Updated: Feb 18, 2019
Hola, Amigos! Clickbait...this title is clickbait.
I’m sure most of you read this title and a smile started to form on your face. Your eyes probably started beaming and you thought to yourself… “Good for you, Kirsten. Way to push through.” Lets face it, we all want to hear inspiration porn stories. Then there are those of you who have a chronic illness (or multiple) and saw this title and thought, “How?” And then of course there are a few of you who thought, “The spoiled girl is finally getting her shit together”. Either way you were intrigued to read which means i’m spreading awareness.
My full time job is to take care of myself and if there is any spillover on a certain day I get to do things for the people I love. While that doesn’t happen nearly as often as I would like, I look forward to those days and do the best I can in between to make the people in my life feel as special as they make me feel.
How to spend my energy is usually an extremely calculated plan of action. Make sure you eat small meals, Kirsten. Make sure you don’t carry the laundry up the stairs, Kirsten. Don’t try cleaning all three bathrooms in the same day, Kirsten. You have a doctor appointment tomorrow. Make sure you rest up, Kirsten. The list goes on; you get the picture. Trust me, I would much rather be the Angie Shady and Katie Goesttsch’s of the world with what seems to me like an unlimited supply of energy. I call them “supermom’s” (don’t worry ladies…I know you get pooped too but you sure are doing a great job!)

- - - - - - -

Write out the part of the chronic illness post starting at "Updated: Feb 18, 2019" and ending at "i’m spreading awareness.". You won't need the listing that comes next.

- - - - - - -

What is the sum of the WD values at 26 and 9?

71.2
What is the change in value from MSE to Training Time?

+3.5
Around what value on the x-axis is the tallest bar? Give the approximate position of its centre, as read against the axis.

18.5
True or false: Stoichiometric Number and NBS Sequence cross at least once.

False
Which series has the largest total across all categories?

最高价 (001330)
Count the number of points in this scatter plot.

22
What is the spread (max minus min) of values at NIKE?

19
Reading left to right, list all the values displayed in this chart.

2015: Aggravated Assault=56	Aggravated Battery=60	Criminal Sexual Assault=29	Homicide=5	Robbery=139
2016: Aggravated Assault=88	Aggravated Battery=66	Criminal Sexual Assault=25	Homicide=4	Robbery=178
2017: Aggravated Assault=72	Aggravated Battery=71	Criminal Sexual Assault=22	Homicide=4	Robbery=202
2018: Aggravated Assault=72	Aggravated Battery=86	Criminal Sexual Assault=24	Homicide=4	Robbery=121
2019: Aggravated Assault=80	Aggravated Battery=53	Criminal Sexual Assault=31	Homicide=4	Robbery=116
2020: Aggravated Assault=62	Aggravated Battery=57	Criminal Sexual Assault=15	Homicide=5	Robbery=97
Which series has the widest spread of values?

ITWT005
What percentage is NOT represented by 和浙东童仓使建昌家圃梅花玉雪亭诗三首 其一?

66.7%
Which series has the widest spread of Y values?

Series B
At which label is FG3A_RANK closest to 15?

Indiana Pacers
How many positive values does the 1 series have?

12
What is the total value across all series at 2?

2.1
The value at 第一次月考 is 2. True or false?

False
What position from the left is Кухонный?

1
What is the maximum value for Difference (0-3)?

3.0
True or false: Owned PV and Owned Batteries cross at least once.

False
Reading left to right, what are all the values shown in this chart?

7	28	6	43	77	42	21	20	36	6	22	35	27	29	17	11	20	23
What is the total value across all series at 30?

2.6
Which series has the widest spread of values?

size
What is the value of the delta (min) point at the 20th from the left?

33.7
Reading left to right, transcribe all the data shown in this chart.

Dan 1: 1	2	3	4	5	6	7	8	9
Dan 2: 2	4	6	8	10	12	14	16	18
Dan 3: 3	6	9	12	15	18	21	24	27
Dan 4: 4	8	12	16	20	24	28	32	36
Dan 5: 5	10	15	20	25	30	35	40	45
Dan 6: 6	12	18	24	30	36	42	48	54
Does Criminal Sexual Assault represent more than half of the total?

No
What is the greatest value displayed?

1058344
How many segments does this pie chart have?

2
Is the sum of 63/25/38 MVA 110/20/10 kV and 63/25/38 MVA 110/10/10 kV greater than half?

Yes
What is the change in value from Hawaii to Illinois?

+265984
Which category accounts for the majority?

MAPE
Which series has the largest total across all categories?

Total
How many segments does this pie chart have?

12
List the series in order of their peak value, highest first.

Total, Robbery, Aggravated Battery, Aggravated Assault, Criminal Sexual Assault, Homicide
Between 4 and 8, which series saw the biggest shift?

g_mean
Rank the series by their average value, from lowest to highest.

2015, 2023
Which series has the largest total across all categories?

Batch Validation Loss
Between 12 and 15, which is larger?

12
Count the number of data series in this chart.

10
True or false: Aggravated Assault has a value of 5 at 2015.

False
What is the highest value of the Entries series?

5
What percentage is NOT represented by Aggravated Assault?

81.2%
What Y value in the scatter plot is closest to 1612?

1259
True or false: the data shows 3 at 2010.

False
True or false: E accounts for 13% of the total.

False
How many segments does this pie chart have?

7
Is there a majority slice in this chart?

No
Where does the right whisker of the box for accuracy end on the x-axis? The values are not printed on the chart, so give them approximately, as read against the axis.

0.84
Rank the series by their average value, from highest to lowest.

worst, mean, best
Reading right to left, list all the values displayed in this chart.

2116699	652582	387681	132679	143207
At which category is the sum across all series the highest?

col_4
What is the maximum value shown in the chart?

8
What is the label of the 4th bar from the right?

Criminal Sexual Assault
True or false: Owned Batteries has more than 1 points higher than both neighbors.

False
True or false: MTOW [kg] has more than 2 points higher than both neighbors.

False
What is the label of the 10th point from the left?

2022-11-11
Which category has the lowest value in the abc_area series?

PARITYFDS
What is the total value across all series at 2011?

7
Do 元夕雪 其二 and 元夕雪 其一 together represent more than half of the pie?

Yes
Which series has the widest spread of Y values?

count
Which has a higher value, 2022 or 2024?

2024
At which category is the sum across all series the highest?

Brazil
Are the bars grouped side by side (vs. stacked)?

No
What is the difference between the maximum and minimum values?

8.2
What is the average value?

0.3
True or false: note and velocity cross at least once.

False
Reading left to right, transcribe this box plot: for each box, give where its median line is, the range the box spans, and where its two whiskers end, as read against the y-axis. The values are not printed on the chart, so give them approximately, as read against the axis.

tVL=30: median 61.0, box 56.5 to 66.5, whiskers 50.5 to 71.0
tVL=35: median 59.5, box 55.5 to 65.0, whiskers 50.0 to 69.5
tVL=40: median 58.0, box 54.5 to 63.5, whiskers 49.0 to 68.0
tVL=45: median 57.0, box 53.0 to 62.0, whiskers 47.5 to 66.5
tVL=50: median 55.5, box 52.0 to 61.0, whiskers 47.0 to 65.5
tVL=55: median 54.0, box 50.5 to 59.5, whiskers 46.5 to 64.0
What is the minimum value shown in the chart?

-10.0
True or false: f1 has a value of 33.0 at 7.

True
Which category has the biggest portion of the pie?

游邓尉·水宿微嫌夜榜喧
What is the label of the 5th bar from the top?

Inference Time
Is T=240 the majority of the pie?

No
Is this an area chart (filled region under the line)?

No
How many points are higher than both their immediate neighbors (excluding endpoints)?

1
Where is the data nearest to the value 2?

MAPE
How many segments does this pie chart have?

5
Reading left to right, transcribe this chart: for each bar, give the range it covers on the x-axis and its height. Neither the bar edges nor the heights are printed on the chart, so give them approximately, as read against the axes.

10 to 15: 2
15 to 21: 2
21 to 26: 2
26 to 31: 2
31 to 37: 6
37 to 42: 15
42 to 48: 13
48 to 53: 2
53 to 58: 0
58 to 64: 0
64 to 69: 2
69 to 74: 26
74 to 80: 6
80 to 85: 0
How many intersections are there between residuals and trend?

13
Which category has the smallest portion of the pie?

- - - - - - -

ANSWER AREA:
Updated: Feb 18, 2019
Hola, Amigos! Clickbait...this title is clickbait.
I’m sure most of you read this title and a smile started to form on your face. Your eyes probably started beaming and you thought to yourself… “Good for you, Kirsten. Way to push through.” Lets face it, we all want to hear inspiration porn stories. Then there are those of you who have a chronic illness (or multiple) and saw this title and thought, “How?” And then of course there are a few of you who thought, “The spoiled girl is finally getting her shit together”. Either way you were intrigued to read which means i’m spreading awareness.